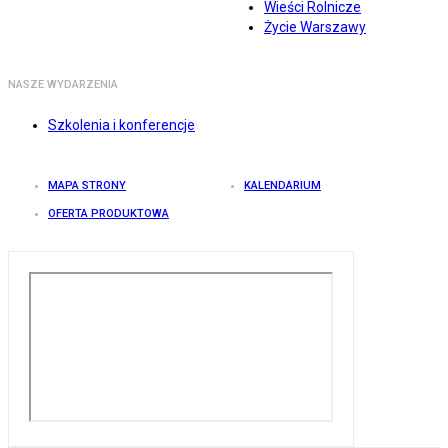
Wieści Rolnicze
Życie Warszawy
NASZE WYDARZENIA
Szkolenia i konferencje
MAPA STRONY
KALENDARIUM
OFERTA PRODUKTOWA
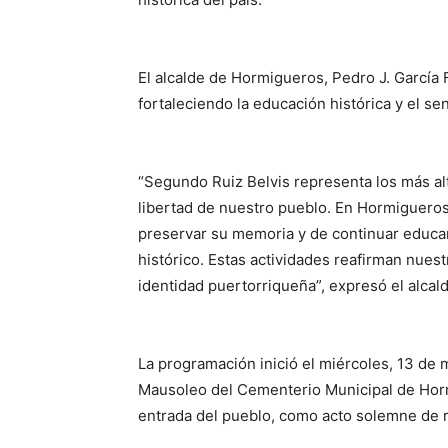
El alcalde de Hormigueros, Pedro J. García 
fortaleciendo la educación histórica y el se
“Segundo Ruiz Belvis representa los más alt
libertad de nuestro pueblo. En Hormiguero
preservar su memoria y de continuar educa
histórico. Estas actividades reafirman nues
identidad puertorriqueña”, expresó el alcal
La programación inició el miércoles, 13 de m
Mausoleo del Cementerio Municipal de Hormi
entrada del pueblo, como acto solemne de r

•••

> What you will do
Reproduce the lines above verbatim, omitting the pictures from your answer.

> Answer to this task
Wieści Rolnicze
Życie Warszawy
NASZE WYDARZENIA
Szkolenia i konferencje
MAPA STRONY
KALENDARIUM
OFERTA PRODUKTOWA
El alcalde de Hormigueros, Pedro J. García 
fortaleciendo la educación histórica y el se
“Segundo Ruiz Belvis representa los más alt
libertad de nuestro pueblo. En Hormiguero
preservar su memoria y de continuar educa
histórico. Estas actividades reafirman nues
identidad puertorriqueña”, expresó el alcal
La programación inició el miércoles, 13 de m
Mausoleo del Cementerio Municipal de Hormi
entrada del pueblo, como acto solemne de r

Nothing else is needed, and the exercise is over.